**EXERCISE**
Recast the stretch from the line containing "class: Insecta" through the line containing "common name: Lille ildfugl" as a numbered list, and omit any blank lines.

═══ RECORDED DATA

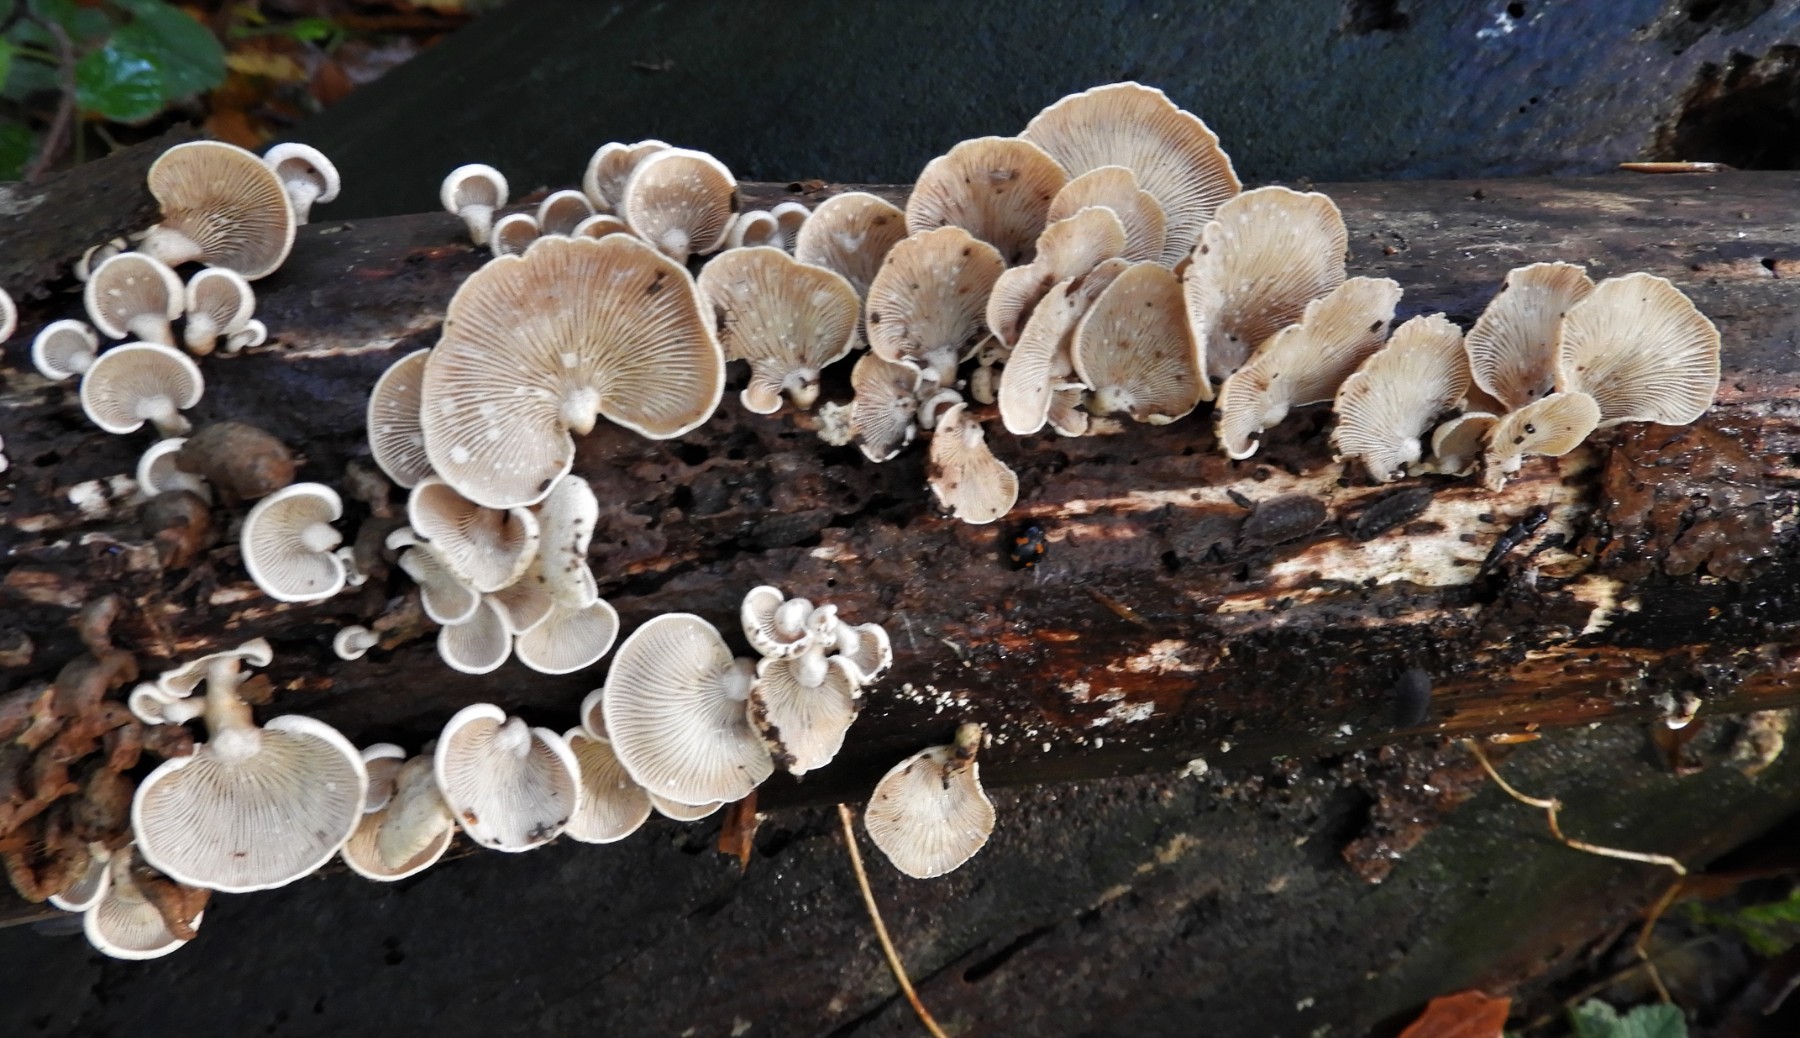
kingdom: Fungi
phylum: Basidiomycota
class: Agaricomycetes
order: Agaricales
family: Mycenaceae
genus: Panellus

══════
═══ RECORDED DATA

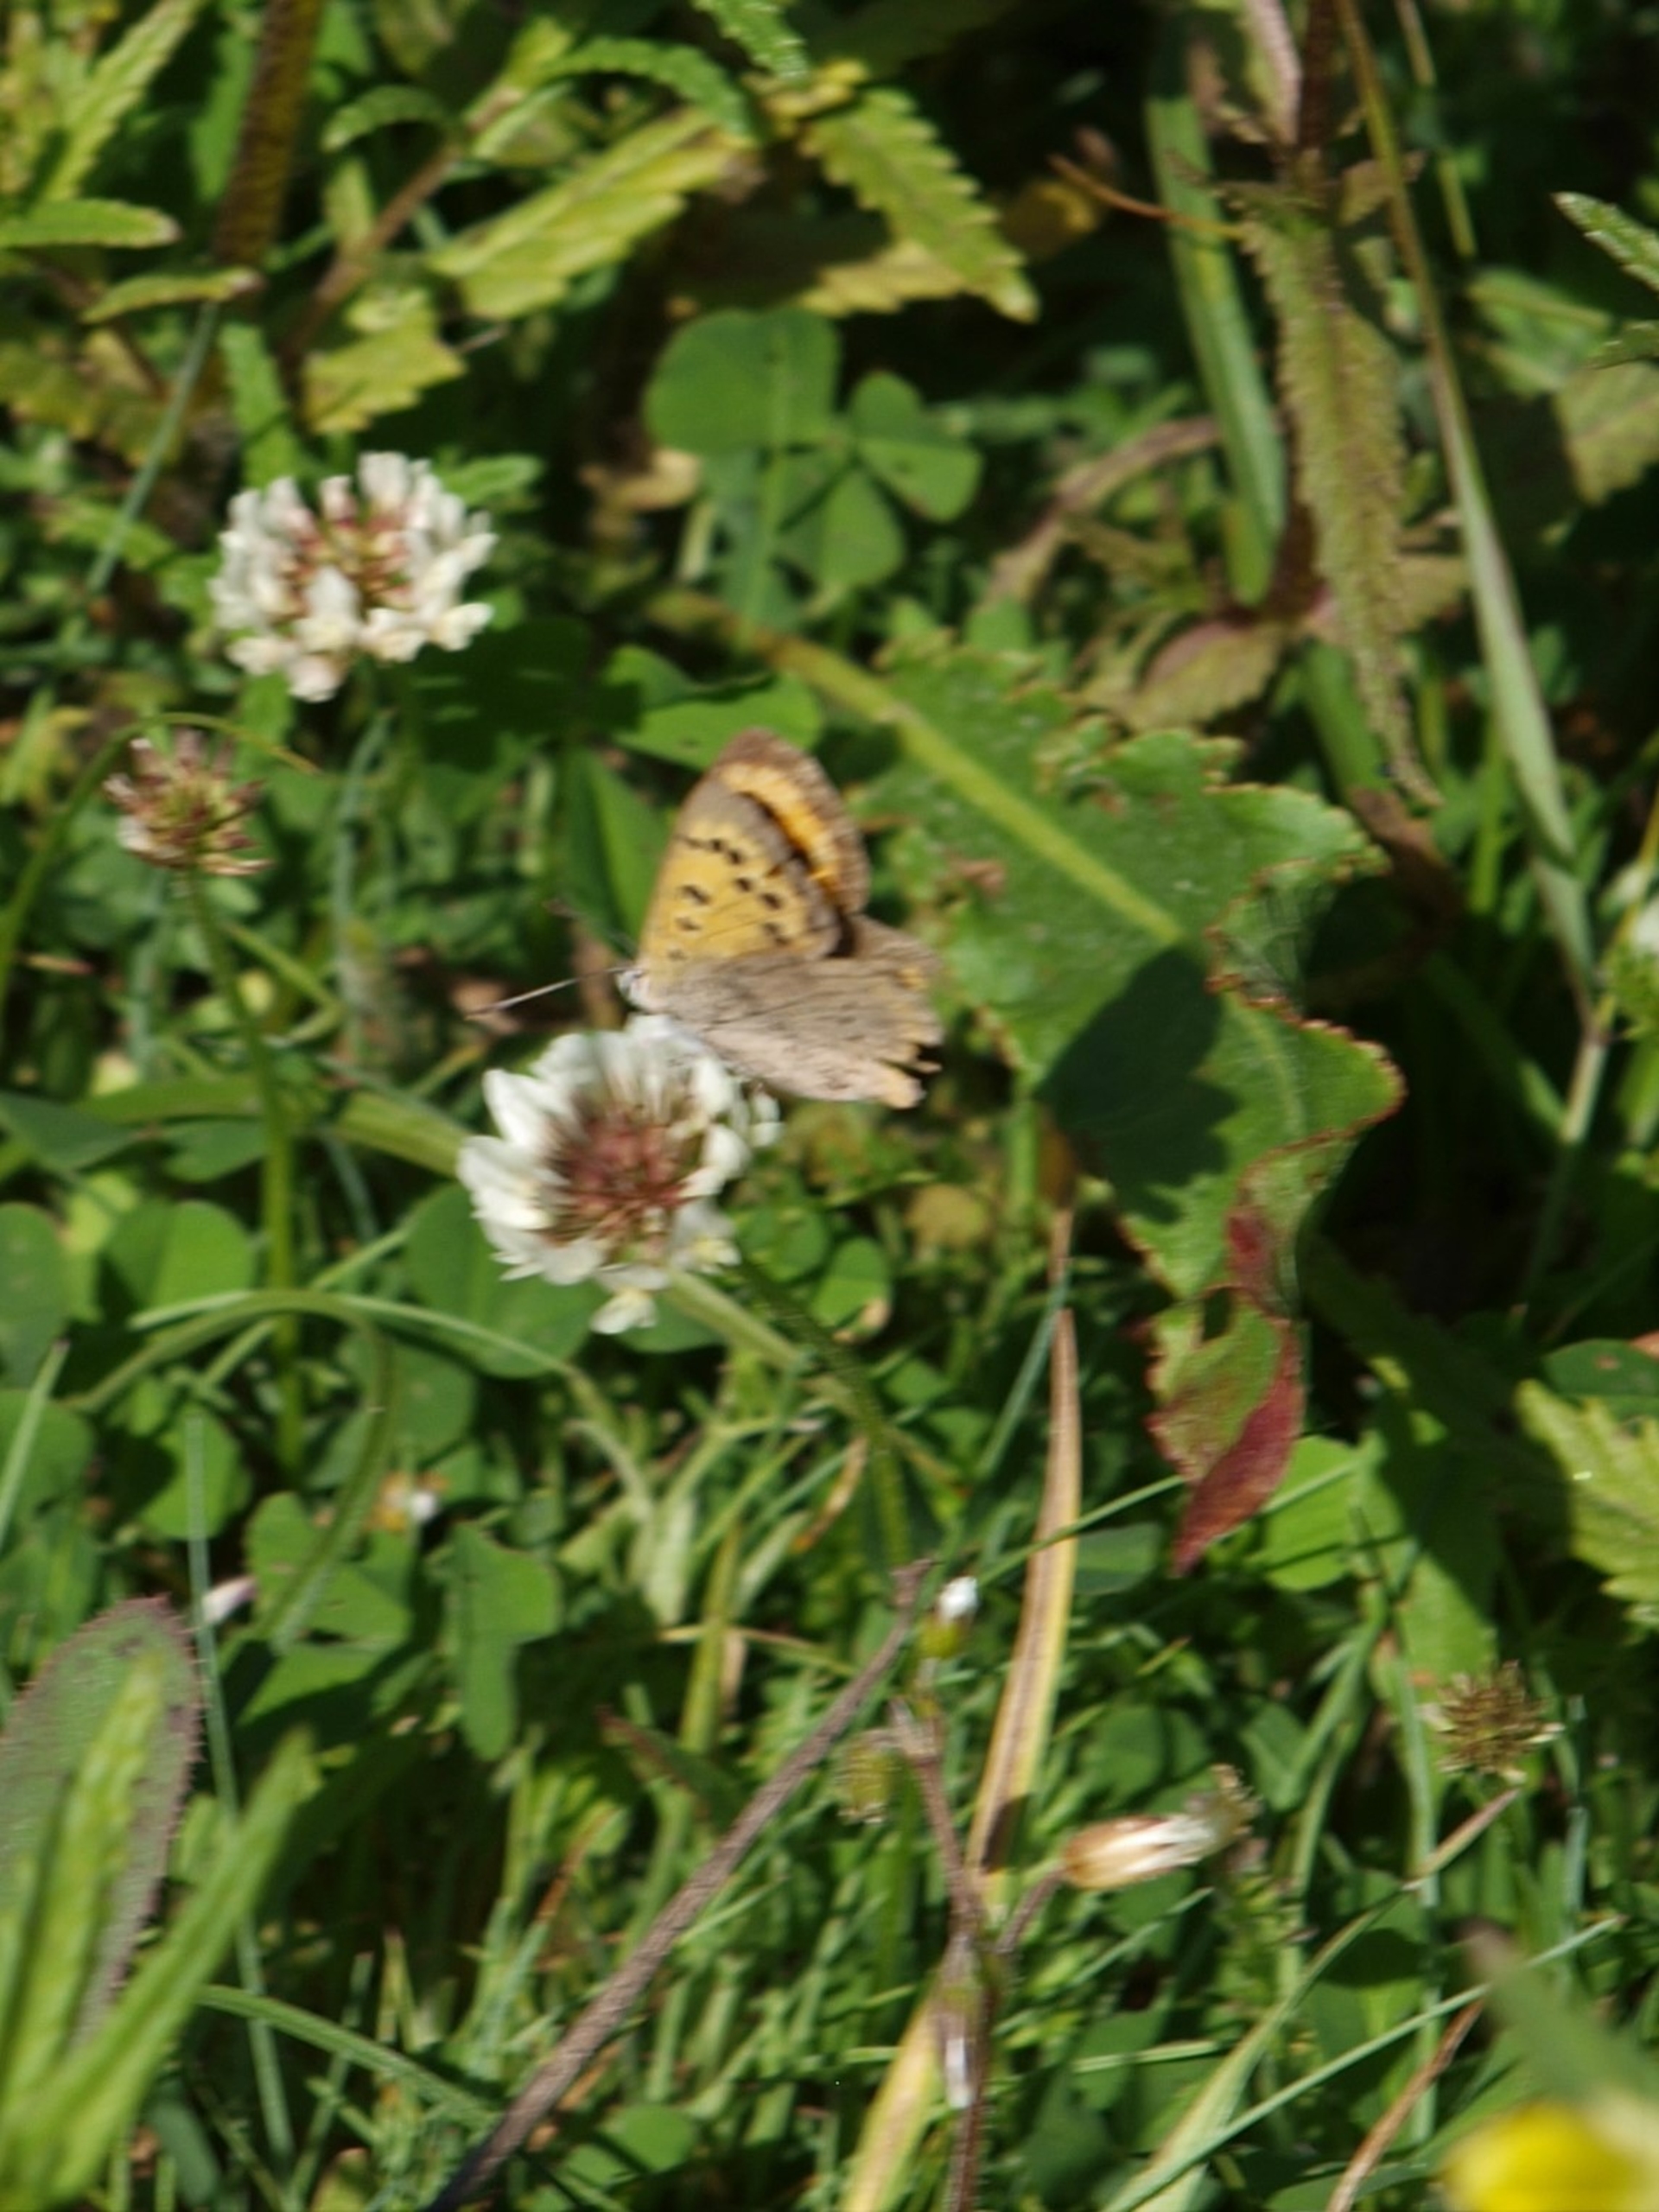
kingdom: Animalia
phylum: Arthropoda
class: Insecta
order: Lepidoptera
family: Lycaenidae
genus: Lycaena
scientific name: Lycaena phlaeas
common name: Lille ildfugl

══════

**FINAL RESULT**
1. class: Insecta
2. order: Lepidoptera
3. family: Lycaenidae
4. genus: Lycaena
5. scientific name: Lycaena phlaeas
6. common name: Lille ildfugl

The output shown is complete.